The first stage of the review process occurs when papers are submitted to either the Emonet or the Academy of Management Conference, both of which are fully peer reviewed with three reviews. Stage 2 is actually presenting at the Conference and getting some additional feedback from delegates.

Stage 3 is when the three editors, Wilfred Zerbe, Charmine Härtel and I give additional feedback in response to a draft received around November. We turn things around quickly and would expect to receive a final draft by February ready for July publication.

How long does the whole process take, from first idea to publication?

From the gleam in the eye to the actual birth, it's two or three years, two for the first volume to come out of the Conference and three for the second.

Does this length of time deter people who might not want to wait so long to publish their research?

Not in organizational sciences, where three years is pretty much the norm even for a journal. They will have presented at a conference so people can find the work through the metadata provided for the conference proceedings.

How do chapters rate in terms of the Research Assessment Exercise, the Research Excellence Framework, and their equivalents in other countries?

Not very well, because most schools put such a premium on refereed journal articles. However, I tend to feel that publishing in a book is better than publishing in a really low profile journal. An early career researcher who gets published in our book will find him or herself in the company of high profile scholars whose contributions have been specially invited, and under the editorship of people who are well known in the field. That would not happen if they were to publish in a low profile journal.

Another point is that scholarship encompasses a whole range of activities, not just refereed journal articles: presenting your work at conferences is also important as is contributing to books. A well-rounded scholar will publish in a range of different media.

One of the advantages of this series is that the chapters are available through the Emerald database, and so can be downloaded. And Thomson Reuters has a conference proceedings citation index, which can be accessed via its website.

Research on Emotion in Organizations is also published as an e-book. Do you think this represents an advantage for scholars, if so why?

The main point here is that it's an e-world, and none of us work with hard copy any more. The real power of electronic media is that you can type keywords into a search engine such as Bing or Google and see what it comes up with. For example, I could type in "the effect of emotions on CEOs' strategic decision making", and the search would come up with all the articles in the cyberworld that addressed that particular topic. And the real advantage of Emerald is that everything it publishes is available electronically, so can be subjected to this search process.

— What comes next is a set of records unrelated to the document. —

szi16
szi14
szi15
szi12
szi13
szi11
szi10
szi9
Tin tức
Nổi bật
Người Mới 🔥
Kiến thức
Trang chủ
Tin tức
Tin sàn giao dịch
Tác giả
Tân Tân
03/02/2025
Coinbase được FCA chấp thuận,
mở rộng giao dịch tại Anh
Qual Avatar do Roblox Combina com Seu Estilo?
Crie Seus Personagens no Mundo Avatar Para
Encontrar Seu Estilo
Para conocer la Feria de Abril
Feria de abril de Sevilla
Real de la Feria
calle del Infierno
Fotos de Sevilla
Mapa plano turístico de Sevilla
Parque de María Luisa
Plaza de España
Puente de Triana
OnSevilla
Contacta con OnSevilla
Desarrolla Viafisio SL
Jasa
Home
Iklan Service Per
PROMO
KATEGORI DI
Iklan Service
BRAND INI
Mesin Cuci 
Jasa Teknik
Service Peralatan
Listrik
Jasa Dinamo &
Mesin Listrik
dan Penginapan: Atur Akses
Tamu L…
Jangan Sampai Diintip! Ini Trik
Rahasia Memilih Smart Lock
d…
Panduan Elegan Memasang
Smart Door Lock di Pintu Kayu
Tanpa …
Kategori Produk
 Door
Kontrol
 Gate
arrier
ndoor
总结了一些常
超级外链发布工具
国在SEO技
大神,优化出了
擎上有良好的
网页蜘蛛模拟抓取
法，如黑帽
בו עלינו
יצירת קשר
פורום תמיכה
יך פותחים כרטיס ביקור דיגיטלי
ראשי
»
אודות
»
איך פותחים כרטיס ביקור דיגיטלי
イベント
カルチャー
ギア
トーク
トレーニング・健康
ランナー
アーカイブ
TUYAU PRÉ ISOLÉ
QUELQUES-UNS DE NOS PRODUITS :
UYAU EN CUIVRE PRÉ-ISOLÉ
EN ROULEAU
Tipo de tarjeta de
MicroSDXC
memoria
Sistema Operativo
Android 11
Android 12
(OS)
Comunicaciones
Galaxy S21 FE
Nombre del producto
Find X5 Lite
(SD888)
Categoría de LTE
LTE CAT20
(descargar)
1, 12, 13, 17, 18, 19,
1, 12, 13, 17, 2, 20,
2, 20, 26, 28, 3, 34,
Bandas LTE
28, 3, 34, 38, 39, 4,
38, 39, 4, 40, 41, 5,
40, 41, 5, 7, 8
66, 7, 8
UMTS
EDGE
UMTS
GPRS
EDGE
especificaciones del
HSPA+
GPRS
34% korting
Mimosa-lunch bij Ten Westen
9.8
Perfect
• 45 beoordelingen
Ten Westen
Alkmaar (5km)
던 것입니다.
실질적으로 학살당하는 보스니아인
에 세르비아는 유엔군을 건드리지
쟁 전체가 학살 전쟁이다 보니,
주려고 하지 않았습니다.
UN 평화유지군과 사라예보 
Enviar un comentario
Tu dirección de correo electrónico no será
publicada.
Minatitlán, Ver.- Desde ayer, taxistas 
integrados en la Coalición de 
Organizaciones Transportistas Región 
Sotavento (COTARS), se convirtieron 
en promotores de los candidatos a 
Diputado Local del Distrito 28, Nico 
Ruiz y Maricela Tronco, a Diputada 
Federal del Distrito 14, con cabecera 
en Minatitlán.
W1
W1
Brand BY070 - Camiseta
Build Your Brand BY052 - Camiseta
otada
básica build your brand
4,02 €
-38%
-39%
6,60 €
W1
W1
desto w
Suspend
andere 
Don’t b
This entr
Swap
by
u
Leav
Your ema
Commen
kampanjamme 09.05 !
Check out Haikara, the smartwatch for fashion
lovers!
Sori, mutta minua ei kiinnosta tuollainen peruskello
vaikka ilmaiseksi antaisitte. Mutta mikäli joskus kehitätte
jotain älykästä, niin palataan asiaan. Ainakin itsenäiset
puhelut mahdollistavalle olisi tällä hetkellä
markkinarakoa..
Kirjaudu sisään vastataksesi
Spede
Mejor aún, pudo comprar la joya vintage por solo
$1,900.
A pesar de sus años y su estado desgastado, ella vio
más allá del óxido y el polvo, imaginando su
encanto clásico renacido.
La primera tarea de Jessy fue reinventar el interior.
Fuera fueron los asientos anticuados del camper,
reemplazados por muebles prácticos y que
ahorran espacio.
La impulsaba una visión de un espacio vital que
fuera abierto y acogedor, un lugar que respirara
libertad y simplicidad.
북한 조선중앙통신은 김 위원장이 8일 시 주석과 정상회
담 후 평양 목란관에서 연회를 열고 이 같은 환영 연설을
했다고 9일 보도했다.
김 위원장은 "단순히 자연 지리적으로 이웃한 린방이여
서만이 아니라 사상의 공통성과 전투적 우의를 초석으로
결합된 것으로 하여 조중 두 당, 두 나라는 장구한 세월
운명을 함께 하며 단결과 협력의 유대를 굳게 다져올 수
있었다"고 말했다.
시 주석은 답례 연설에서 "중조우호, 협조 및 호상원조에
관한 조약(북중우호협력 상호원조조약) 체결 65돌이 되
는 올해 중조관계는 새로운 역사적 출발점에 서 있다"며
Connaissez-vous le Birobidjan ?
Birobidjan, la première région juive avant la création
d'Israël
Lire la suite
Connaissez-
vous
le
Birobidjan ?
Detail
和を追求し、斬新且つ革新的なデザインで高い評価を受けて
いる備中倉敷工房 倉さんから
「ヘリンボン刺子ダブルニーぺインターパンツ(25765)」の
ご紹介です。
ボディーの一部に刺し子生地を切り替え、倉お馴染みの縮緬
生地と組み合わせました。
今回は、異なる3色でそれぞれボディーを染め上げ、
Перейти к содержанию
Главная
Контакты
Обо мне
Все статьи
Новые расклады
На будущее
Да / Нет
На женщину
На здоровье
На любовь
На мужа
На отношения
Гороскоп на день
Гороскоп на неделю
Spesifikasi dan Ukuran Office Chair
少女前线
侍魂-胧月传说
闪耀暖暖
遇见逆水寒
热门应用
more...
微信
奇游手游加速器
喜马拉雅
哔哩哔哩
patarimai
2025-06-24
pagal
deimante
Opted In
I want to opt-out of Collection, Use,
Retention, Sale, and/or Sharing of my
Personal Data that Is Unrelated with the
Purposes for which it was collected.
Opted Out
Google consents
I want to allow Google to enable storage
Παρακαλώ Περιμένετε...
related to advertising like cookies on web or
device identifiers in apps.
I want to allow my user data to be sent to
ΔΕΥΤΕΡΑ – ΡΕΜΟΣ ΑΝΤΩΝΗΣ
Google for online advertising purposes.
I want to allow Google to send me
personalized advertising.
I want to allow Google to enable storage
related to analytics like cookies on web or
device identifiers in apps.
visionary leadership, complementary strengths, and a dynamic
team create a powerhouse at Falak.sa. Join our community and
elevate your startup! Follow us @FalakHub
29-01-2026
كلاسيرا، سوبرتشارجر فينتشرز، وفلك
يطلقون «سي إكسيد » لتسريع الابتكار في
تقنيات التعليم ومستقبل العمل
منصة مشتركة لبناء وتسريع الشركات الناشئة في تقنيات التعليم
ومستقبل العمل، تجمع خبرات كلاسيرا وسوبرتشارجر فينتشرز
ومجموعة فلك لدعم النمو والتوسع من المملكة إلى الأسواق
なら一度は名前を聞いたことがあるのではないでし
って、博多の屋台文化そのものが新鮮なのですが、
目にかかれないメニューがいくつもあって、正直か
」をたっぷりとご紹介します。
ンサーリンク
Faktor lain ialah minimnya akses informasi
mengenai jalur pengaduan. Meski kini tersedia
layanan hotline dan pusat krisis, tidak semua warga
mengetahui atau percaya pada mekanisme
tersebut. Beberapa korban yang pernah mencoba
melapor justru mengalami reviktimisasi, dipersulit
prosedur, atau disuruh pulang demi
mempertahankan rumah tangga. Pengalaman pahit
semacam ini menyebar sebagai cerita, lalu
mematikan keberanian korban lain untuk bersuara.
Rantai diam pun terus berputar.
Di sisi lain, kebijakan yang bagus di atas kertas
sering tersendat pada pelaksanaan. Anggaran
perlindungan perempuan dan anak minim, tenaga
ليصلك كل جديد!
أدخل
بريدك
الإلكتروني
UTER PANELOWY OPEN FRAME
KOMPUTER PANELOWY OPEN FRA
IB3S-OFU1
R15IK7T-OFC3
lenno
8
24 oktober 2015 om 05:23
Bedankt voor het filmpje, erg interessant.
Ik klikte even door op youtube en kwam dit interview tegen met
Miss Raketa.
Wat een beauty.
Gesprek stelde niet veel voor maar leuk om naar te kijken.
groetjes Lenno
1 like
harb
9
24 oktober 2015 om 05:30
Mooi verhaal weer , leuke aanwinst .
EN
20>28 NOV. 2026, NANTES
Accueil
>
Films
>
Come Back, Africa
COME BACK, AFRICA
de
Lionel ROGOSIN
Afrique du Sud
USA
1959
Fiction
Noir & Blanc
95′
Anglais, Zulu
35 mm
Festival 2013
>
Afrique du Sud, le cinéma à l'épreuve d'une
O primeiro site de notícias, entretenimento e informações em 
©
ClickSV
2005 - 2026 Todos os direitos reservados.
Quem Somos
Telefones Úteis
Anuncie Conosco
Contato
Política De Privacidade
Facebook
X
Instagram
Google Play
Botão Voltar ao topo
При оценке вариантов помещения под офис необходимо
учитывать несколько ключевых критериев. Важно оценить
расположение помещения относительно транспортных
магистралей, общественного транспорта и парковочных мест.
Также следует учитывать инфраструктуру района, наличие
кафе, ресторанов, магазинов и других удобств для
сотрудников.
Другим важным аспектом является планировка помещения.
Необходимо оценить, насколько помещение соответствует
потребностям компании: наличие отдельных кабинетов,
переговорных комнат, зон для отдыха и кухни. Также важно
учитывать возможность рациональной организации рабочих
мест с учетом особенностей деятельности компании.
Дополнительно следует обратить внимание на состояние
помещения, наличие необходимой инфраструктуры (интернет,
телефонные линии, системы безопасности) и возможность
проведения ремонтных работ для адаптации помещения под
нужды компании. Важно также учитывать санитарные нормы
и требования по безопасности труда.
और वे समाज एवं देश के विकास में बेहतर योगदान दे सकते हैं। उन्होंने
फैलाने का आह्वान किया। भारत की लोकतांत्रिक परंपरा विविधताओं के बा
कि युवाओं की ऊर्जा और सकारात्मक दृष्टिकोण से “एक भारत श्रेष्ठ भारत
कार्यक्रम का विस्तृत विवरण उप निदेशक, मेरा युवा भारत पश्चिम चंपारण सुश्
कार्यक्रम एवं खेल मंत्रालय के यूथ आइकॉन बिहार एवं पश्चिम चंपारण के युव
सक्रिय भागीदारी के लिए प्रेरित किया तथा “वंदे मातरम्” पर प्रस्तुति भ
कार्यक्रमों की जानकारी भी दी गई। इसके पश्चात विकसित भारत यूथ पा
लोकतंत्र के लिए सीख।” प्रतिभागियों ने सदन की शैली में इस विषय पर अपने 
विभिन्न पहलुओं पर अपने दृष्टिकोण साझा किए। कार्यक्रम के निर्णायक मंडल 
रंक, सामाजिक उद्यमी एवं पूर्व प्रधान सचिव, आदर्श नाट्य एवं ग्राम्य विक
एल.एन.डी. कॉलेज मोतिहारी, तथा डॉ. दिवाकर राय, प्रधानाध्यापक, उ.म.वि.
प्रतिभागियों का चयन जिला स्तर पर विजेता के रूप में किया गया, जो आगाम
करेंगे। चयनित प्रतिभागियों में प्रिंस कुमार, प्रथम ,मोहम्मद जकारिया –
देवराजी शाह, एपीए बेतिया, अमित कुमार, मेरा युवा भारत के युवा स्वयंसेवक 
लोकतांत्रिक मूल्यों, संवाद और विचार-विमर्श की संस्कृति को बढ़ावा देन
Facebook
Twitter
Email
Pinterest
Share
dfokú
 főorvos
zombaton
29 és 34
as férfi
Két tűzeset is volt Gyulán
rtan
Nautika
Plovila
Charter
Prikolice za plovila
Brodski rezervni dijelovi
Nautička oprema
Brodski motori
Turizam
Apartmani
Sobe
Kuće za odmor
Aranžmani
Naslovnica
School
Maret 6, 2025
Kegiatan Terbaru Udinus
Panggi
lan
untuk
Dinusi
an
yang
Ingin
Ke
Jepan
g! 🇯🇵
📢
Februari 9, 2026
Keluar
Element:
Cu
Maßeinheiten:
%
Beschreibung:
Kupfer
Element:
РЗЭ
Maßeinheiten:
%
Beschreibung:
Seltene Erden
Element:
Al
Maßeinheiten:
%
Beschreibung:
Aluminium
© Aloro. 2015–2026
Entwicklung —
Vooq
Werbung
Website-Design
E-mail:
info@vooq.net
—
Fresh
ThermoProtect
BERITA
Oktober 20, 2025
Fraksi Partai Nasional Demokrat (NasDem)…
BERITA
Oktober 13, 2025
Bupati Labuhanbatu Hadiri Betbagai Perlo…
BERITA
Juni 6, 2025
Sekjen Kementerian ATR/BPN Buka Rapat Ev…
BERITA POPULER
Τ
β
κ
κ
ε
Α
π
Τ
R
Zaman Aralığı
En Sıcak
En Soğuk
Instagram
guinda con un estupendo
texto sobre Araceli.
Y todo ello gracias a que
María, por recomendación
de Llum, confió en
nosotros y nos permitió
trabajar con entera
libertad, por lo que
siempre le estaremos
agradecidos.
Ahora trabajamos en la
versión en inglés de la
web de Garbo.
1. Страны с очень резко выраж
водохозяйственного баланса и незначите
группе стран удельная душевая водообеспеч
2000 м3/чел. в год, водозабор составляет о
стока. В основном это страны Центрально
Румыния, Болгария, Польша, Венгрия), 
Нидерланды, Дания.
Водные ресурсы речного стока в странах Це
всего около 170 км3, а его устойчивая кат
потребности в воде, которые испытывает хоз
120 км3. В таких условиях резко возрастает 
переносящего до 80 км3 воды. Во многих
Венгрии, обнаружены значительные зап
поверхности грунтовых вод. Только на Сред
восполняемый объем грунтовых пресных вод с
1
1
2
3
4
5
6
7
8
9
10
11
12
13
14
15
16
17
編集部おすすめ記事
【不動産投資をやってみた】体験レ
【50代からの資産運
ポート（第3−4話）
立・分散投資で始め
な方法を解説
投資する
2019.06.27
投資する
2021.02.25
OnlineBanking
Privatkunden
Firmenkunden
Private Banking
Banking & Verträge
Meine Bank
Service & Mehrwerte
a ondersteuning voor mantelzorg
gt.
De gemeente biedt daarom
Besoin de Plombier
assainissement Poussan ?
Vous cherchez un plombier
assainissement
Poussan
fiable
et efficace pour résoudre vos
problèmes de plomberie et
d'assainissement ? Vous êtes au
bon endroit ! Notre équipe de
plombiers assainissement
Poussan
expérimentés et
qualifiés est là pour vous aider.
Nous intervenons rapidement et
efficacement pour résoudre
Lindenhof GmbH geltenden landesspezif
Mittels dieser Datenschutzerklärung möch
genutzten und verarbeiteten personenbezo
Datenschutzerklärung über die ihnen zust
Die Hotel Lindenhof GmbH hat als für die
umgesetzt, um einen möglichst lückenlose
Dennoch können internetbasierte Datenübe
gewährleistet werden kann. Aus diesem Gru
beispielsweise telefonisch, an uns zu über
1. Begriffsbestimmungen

It feels right to publish as an e-book rather than an e-journal; if it was a journal it would inevitably end up as a low level specialist publication, rather than a book which can be clearly targeted, and have distinguished contributors. So, we have the best of both worlds; we have high profile invited authors and we have the search and retrieval power of the electronic medium.

Editor's note

Margaret Adolphus interviewed Professor Neal Ashkanasy in July 2009.